# Disappearing Bay Wrecks



## Tin Man (Oct 11, 2007)

Over the years, a few of my favorite diving wrecks in Pensacola Bay have simply disappeared. These were relatively large wrecks, that I had been diving for years and that looked to have been down a long time, so it seems unlikely that the tide moved them. These were well after Ivan, so I know that wasn't it.

One was a pretty good sized upside down fiberglass boat hull packed with steel scrap and surrounded by tires. This was just outside the marked channel between NAS and Ft. Pickens road. The tires are still there, but the hull and steel are gone.

Another was a pile of 20 or so grocery carts all tied together and positioned just 100 yds or so from another pile. One pile is still there, and the other is gone.

Just curious if others had seen the same thing, and had any thoughts about what might have happened?


----------



## drifterfisher (Oct 9, 2009)

Scrapper got the steel.


----------



## jjam (Dec 9, 2007)

Relocated, private spots now, maybe for sale @99.00

Jimmy


----------



## mulletmeat (Apr 12, 2009)

Over time heavy objects will sink into sand/mud .Tide flow......


----------



## Tin Man (Oct 11, 2007)

I guess it's possible someone could have relocated the boat, but the grocery carts were rusted and encrusted to the point that I think they would have busted to pieces if someone tried to remove them.


----------



## johnboatjosh (May 19, 2008)

I would think that they were probably torn apart or buried by currents and/or shifting sand.


----------



## Snagged Line (Sep 30, 2007)

jjam said:


> Relocated, private spots now, maybe for sale @99.00
> 
> Jimmy


 

You beat me to it Jimmy...... Damn it man!!!


----------



## JD7.62 (Feb 13, 2008)

I hope those shopping carts that disappeared arent the shopping carts I have the numbers for! Isnt there an old iron bath tub by those carts?


----------



## Tin Man (Oct 11, 2007)

Not that I ever saw.


----------



## JD7.62 (Feb 13, 2008)

Ok, I have a buddy that dove some chained together shopping carts and he said there was that tub there along with some other junk.


----------



## chaps (Aug 31, 2009)

JD7.62 said:


> Ok, I have a buddy that dove some chained together shopping carts and he said there was that tub there along with some other junk.


Hmmm I've been looking for a cast iron tub for my new house??? Any help lol


----------



## sealark (Sep 27, 2007)

I know and have dove both of those spots and many more. There were also a VW buy that Boat hull. Everything has gone to mother nature from storms and current flow. Look at the three barges over the last 35 years they are about 50% deteriorated or sunken in the sand. People are still dumping in the bay there is a couple Chicken coops up in the bay that are newly placed and starting to deteriorate already.


----------



## Tin Man (Oct 11, 2007)

I know that everything goes away given enough time. These two just struck me as odd because they were in pretty good shape one Fall, and gone the next spring.

For the missing boat, I also noted that they towed the Oriskany out during the same time frame. I wondered if the propwash from the tugs might have crushed or buried it.


----------



## LITECATCH (Oct 2, 2007)

Shrimp boat may have moved it.


----------



## FishEyeMaps (Aug 22, 2012)

jjam said:


> ...private spots now, maybe for sale @99.00...


LOL!

No worries. I found it all.


----------



## FishEyeMaps (Aug 22, 2012)

There is certainly a lot of man-made stuff in Pensacola Bay. I've found more large objects that I ever imagined might be out there. Just putt around and watch your bottom machine. You'll find all kinds of stuff.


----------



## snookman (Aug 7, 2010)

With all the back and forth comments, you may want to protect yourself at any given spot you find for someone will cry foul and your stealing their private spot. lol. I feel that once it hits bottom, its fair game. Its no longer on private property.


----------

• Task details: Sum up the forum thread on disappearing Pensacola Bay wrecks in two sentences. The data after this thread is not needed for the task.

• Data shown:

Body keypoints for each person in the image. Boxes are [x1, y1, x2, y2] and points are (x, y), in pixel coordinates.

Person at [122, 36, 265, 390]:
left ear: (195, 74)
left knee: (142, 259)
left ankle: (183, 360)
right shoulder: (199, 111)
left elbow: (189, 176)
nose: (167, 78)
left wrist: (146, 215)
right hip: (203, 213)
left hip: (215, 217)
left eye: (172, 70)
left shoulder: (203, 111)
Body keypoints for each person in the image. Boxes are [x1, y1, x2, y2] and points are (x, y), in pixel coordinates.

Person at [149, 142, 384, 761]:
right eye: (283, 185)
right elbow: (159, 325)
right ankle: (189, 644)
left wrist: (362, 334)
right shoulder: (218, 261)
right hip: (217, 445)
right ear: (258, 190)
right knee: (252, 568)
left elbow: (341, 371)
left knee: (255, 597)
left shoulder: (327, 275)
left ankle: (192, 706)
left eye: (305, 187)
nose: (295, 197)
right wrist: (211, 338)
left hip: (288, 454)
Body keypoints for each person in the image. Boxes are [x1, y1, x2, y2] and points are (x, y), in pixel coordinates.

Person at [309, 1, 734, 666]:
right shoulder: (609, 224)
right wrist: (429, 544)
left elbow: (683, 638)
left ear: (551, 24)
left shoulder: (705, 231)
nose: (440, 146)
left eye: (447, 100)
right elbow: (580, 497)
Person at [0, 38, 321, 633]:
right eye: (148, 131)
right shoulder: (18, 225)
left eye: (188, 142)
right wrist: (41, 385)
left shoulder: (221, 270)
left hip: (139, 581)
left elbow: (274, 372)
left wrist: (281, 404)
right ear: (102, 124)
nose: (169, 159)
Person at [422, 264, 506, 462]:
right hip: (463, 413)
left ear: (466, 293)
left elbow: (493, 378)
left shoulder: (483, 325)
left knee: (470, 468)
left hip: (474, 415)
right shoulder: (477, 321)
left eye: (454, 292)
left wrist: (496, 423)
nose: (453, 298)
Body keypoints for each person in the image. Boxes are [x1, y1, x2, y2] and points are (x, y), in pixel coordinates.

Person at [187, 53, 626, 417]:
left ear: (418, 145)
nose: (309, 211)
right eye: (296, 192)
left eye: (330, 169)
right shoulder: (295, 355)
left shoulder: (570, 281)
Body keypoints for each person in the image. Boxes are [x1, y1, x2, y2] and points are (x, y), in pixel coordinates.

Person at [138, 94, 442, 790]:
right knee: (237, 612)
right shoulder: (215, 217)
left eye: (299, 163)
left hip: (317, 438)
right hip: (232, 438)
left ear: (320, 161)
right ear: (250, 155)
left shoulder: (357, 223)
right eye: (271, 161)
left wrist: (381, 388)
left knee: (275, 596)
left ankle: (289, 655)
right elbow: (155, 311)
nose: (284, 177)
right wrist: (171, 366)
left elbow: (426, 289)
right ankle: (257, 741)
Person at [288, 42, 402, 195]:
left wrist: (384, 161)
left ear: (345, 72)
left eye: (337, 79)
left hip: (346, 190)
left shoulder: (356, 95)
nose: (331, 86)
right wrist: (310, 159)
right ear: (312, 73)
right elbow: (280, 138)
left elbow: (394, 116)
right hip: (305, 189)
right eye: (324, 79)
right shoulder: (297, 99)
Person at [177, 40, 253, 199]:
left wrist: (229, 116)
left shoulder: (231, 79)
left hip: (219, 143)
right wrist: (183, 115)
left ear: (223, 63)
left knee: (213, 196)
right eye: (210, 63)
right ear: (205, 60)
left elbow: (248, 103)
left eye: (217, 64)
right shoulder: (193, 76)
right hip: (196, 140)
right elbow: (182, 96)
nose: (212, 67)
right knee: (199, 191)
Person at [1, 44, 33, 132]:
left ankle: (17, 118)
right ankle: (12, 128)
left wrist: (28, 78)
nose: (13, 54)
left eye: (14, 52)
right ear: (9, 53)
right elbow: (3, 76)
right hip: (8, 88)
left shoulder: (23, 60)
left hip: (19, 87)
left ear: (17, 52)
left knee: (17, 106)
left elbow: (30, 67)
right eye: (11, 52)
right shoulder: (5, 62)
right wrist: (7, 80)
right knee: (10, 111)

• Exercise answer: Tin Man reports that some favorite diving wrecks in Pensacola Bay, among them an upside-down fiberglass hull packed with steel scrap and a pile of tied-together grocery carts, disappeared well after Ivan, and asks what might have happened. Causes raised in the thread include a scrapper taking the steel, relocation to private spots, heavy objects sinking into sand or mud, storms and currents, a shrimp boat, and propwash from the tugs that towed the Oriskany out.